## Énoncé
Dans le texte fourni, relevez tous les artistes à qui Robert Bernier a consacré un livre.

## Texte fourni
──────────────────────────────
Robert Bernier : Esthétisme cartésien
Livres

Robert Bernier : Esthétisme cartésien

Robert Bernier vient tout juste de publier un livre d’art consacré au peintre Claude Le Sauteur. Joint au téléphone, l’auteur explique son choix de dédier un livre à un peintre boudé par les institutions, mais ayant connu le succès  populaire.

Dans le trop peu prolifique monde des livres d’art, la parution d’un nouvel ouvrage est toujours très attendue. Après Riopelle et Tanobe, Robert Bernier consacre son cinquième livre publié aux Éditions de l’Homme à l’œuvre de Claude Le Sauteur.

Né en 1926, Le Sauteur est issu d’une des dernières générations à avoir étudié aux Beaux-arts. Ayant tout d’abord fait carrière comme graphiste, il s’adonnera assez tardivement à la peinture. Dès sa première exposition en 1980, il fut adopté par le public et par les collectionneurs privés. "Étrangement, confie Robert Bernier, Le Sauteur est un peintre qui a très peu intéressé les musées. Il s’est fait connaître grâce à sa propre initiative en exposant et en participant à des campagnes publiques de financement."

Pour Robert Bernier, Claude Le Sauteur est un exemple patent du manque de vision de certains musées qui n’achètent pratiquement plus de peinture contemporaine. "Avant, les musées avaient pour mission de construire leurs collections en soutenant les artistes, souligne Bernier. Vers la fin des années 70, ils ont pris le pari d’attendre que les artistes soient reconnus avant d’acquérir leurs toiles. Résultat, ils achètent des tableaux devenus hors de prix au lieu de constituer leurs collections quand c’est le temps de le faire. Jamais un musée n’a acheté de toile de Le Sauteur, hormis le Musée d’art contemporain de Montréal, qui en a acquis indirectement lors de l’achat de la collection Lavallin."
──────────────────────────────
## Lignes fournies
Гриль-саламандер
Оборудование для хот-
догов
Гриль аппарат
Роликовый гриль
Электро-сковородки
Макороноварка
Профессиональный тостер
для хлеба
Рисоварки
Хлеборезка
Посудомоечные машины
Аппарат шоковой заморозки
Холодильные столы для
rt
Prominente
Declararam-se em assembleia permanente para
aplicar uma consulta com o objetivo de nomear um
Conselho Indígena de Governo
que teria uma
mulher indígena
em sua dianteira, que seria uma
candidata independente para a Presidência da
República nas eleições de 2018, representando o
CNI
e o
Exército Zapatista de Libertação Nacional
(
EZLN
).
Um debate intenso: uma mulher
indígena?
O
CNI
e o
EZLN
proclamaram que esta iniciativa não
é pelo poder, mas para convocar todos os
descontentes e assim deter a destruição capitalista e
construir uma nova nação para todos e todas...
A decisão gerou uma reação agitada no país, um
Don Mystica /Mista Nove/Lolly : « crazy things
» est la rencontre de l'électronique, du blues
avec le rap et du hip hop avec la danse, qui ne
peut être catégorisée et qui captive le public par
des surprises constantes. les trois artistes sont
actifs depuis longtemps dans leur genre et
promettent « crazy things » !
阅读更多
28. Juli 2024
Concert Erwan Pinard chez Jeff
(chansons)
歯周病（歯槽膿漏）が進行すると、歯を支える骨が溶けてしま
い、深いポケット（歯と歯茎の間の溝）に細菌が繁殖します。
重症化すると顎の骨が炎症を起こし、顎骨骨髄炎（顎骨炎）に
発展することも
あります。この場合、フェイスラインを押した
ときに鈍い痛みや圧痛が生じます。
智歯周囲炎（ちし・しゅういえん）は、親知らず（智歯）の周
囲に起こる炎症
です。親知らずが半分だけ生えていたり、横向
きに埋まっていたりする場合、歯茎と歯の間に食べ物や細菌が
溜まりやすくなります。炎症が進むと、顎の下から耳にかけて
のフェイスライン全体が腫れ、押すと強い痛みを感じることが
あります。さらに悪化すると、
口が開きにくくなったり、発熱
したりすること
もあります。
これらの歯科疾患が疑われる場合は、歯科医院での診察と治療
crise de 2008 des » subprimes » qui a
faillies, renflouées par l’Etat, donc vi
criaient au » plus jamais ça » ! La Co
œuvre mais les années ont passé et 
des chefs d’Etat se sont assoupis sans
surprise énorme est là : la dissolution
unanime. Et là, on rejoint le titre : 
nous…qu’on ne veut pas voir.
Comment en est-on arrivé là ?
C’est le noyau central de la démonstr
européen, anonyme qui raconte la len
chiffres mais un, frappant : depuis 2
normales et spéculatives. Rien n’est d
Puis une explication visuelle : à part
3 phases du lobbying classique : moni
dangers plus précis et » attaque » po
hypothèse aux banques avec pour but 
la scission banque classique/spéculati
──────────────────────────────
## Solution
Riopelle, Tanobe, Claude Le Sauteur